I have serious concerns with where we are at in the City’s current process and approach to  the growth fee discussion.  To be clear, I am not leading this process but am providing input.

  • I have daily conversations with industrial, residential and commercial developers who are NOT proceeding with projects and purchases because of market certainty. They do not know what their costs/risk levels may be and are stopping investment projects and purchases.  This is negatively impacting our economy and jobs, and will only increase in the coming months – not just within the development community, but beyond.
  • I know development projects are being put on hold in Waverley West and other parts of the City due to market uncertainty.
  • Residents have been telling me they are holding off on planned home purchases. I’ve also heard many concerns from builders who’ve been speaking to potential Parade of Homes buyers, who are hesitant to purchase due to market uncertainty.



  1. I absolutely support that growth should pay for growth.
  2. I strongly support enabling a well-defined and meaningful process with all stakeholders to determine the cost of growth in Winnipeg.
  3. The City must send a message in the very near future –  to the development community (in Winnipeg and beyond)  that the City will be participating in a meaningful, well-defined engagement process with a timeline, and that any fees would be phased in to ensure market stability.
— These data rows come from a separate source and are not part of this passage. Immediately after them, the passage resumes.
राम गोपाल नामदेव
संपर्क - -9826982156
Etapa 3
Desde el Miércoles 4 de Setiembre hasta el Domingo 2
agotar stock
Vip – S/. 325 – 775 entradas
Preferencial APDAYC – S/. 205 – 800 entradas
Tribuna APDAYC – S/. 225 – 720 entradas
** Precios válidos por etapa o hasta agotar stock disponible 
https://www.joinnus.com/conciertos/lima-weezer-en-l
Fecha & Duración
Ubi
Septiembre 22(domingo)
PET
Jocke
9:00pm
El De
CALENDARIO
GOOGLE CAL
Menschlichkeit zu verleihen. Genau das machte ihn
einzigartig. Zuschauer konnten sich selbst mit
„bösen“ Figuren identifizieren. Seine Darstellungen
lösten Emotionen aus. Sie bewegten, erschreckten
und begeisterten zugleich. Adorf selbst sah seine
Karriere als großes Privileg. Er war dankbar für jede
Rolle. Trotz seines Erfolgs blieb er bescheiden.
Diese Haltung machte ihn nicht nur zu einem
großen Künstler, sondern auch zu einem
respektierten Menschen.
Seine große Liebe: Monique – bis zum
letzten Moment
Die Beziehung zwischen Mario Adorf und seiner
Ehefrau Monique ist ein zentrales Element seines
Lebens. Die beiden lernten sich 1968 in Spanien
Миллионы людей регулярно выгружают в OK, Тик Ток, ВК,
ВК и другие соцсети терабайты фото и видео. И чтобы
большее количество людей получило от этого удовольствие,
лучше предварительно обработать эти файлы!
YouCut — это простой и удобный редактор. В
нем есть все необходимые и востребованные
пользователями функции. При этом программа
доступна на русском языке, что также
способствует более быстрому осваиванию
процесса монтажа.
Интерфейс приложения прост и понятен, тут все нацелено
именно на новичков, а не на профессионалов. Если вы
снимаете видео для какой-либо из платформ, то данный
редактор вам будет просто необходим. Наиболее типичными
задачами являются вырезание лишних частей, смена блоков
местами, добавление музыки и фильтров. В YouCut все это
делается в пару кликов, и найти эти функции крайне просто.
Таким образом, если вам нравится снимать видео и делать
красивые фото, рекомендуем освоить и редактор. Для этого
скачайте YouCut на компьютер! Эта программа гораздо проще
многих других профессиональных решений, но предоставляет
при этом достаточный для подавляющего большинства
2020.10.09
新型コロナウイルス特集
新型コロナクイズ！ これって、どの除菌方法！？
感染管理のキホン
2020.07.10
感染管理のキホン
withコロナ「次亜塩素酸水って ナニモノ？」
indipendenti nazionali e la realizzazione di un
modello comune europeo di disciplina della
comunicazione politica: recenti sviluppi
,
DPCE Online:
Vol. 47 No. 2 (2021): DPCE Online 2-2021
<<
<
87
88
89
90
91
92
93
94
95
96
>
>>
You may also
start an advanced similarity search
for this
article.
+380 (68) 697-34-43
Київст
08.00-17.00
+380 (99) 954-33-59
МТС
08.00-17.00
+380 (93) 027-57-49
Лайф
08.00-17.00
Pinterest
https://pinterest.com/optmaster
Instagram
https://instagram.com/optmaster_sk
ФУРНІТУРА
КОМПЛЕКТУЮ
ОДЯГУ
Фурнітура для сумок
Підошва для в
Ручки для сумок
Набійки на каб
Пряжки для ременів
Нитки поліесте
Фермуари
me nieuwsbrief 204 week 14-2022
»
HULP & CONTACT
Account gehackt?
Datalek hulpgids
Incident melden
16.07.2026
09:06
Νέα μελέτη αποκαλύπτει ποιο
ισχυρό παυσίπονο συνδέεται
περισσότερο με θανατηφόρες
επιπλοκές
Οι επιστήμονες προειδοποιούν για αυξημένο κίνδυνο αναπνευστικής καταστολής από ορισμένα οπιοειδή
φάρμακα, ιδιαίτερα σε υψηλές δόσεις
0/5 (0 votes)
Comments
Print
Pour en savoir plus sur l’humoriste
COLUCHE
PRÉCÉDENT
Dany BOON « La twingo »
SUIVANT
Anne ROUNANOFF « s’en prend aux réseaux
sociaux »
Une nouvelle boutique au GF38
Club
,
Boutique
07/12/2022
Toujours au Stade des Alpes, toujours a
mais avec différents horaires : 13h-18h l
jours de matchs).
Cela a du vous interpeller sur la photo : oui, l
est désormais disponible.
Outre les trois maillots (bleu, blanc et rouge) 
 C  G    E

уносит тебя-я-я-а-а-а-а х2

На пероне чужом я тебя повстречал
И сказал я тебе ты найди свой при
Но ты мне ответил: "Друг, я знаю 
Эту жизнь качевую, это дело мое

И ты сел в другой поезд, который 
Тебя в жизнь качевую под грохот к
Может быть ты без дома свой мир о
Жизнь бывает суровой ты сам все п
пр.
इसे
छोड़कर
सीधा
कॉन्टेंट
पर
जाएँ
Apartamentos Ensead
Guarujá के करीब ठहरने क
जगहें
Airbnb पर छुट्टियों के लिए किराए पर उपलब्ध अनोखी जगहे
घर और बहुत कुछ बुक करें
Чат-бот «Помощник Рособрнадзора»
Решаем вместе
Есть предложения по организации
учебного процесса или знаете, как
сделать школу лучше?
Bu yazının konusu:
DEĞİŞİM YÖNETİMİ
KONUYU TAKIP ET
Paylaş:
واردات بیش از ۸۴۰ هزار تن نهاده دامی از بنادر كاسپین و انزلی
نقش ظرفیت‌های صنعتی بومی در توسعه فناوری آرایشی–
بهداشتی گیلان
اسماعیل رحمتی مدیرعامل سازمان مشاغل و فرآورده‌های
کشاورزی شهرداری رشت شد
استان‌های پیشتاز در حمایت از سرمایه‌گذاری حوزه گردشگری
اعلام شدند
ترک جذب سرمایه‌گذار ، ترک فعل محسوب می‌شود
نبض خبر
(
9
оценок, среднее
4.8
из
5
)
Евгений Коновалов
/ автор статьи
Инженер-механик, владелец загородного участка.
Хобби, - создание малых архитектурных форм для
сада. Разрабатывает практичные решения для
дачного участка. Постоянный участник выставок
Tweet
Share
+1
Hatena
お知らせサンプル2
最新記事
I am relaying these points to my Council colleagues, in the hope that we will work in a timely manner to provide market certainty and begin meaningful discussions with the development community.

I encourage you to ask all members of Council to ensure a proper PROCESS occurs in a decision of this magnitude, and to ensure they do their due diligence and not base decisions on ideology alone.  Millions, if not billions of dollars, are in play. Our economy, jobs and families will be negatively impacted if we rush into a decision that is not well thought out.

I can not and will not support a rushed approach to a decision of this magnitude, a decision that will impact our City for years to come.